REQUIRED ACTION.
When you retype the data, keep every word exactly and include none of the pictures.

-----

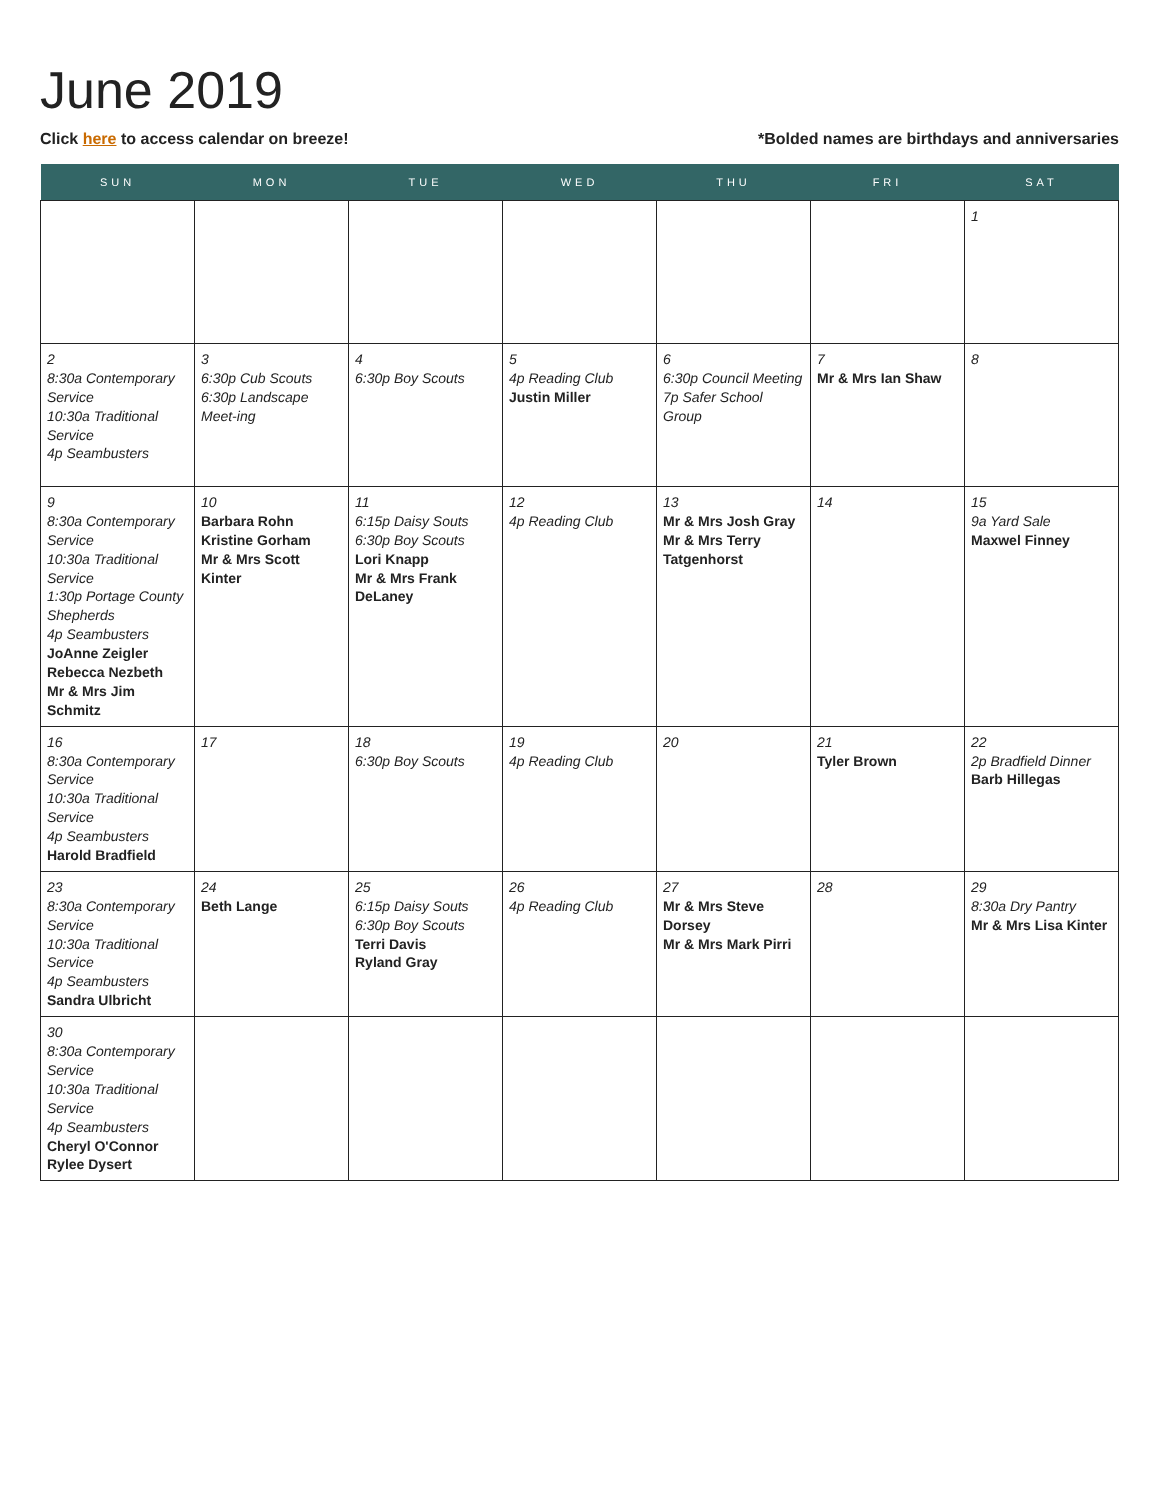June 2019
Click here to access calendar on breeze! *Bolded names are birthdays and anniversaries
| SUN | MON | TUE | WED | THU | FRI | SAT |
| --- | --- | --- | --- | --- | --- | --- |
| | | | | | | 1 |
| 2 8:30a Contemporary Service 10:30a Traditional Service 4p Seambusters | 3 6:30p Cub Scouts 6:30p Landscape Meet-ing | 4 6:30p Boy Scouts | 5 4p Reading Club Justin Miller | 6 6:30p Council Meeting 7p Safer School Group | 7 Mr & Mrs Ian Shaw | 8 |
| 9 8:30a Contemporary Service 10:30a Traditional Service 1:30p Portage County Shepherds 4p Seambusters JoAnne Zeigler Rebecca Nezbeth Mr & Mrs Jim Schmitz | 10 Barbara Rohn Kristine Gorham Mr & Mrs Scott Kinter | 11 6:15p Daisy Souts 6:30p Boy Scouts Lori Knapp Mr & Mrs Frank DeLaney | 12 4p Reading Club | 13 Mr & Mrs Josh Gray Mr & Mrs Terry Tatgenhorst | 14 | 15 9a Yard Sale Maxwel Finney |
| 16 8:30a Contemporary Service 10:30a Traditional Service 4p Seambusters Harold Bradfield | 17 | 18 6:30p Boy Scouts | 19 4p Reading Club | 20 | 21 Tyler Brown | 22 2p Bradfield Dinner Barb Hillegas |
| 23 8:30a Contemporary Service 10:30a Traditional Service 4p Seambusters Sandra Ulbricht | 24 Beth Lange | 25 6:15p Daisy Souts 6:30p Boy Scouts Terri Davis Ryland Gray | 26 4p Reading Club | 27 Mr & Mrs Steve Dorsey Mr & Mrs Mark Pirri | 28 | 29 8:30a Dry Pantry Mr & Mrs Lisa Kinter |
| 30 8:30a Contemporary Service 10:30a Traditional Service 4p Seambusters Cheryl O'Connor Rylee Dysert | | | | | | |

-----

ANSWER FOR THE TASK.
June 2019
Click here to access calendar on breeze! *Bolded names are birthdays and anniversaries
| SUN | MON | TUE | WED | THU | FRI | SAT |
| --- | --- | --- | --- | --- | --- | --- |
| | | | | | | 1 |
| 2 8:30a Contemporary Service 10:30a Traditional Service 4p Seambusters | 3 6:30p Cub Scouts 6:30p Landscape Meet-ing | 4 6:30p Boy Scouts | 5 4p Reading Club Justin Miller | 6 6:30p Council Meeting 7p Safer School Group | 7 Mr & Mrs Ian Shaw | 8 |
| 9 8:30a Contemporary Service 10:30a Traditional Service 1:30p Portage County Shepherds 4p Seambusters JoAnne Zeigler Rebecca Nezbeth Mr & Mrs Jim Schmitz | 10 Barbara Rohn Kristine Gorham Mr & Mrs Scott Kinter | 11 6:15p Daisy Souts 6:30p Boy Scouts Lori Knapp Mr & Mrs Frank DeLaney | 12 4p Reading Club | 13 Mr & Mrs Josh Gray Mr & Mrs Terry Tatgenhorst | 14 | 15 9a Yard Sale Maxwel Finney |
| 16 8:30a Contemporary Service 10:30a Traditional Service 4p Seambusters Harold Bradfield | 17 | 18 6:30p Boy Scouts | 19 4p Reading Club | 20 | 21 Tyler Brown | 22 2p Bradfield Dinner Barb Hillegas |
| 23 8:30a Contemporary Service 10:30a Traditional Service 4p Seambusters Sandra Ulbricht | 24 Beth Lange | 25 6:15p Daisy Souts 6:30p Boy Scouts Terri Davis Ryland Gray | 26 4p Reading Club | 27 Mr & Mrs Steve Dorsey Mr & Mrs Mark Pirri | 28 | 29 8:30a Dry Pantry Mr & Mrs Lisa Kinter |
| 30 8:30a Contemporary Service 10:30a Traditional Service 4p Seambusters Cheryl O'Connor Rylee Dysert | | | | | | |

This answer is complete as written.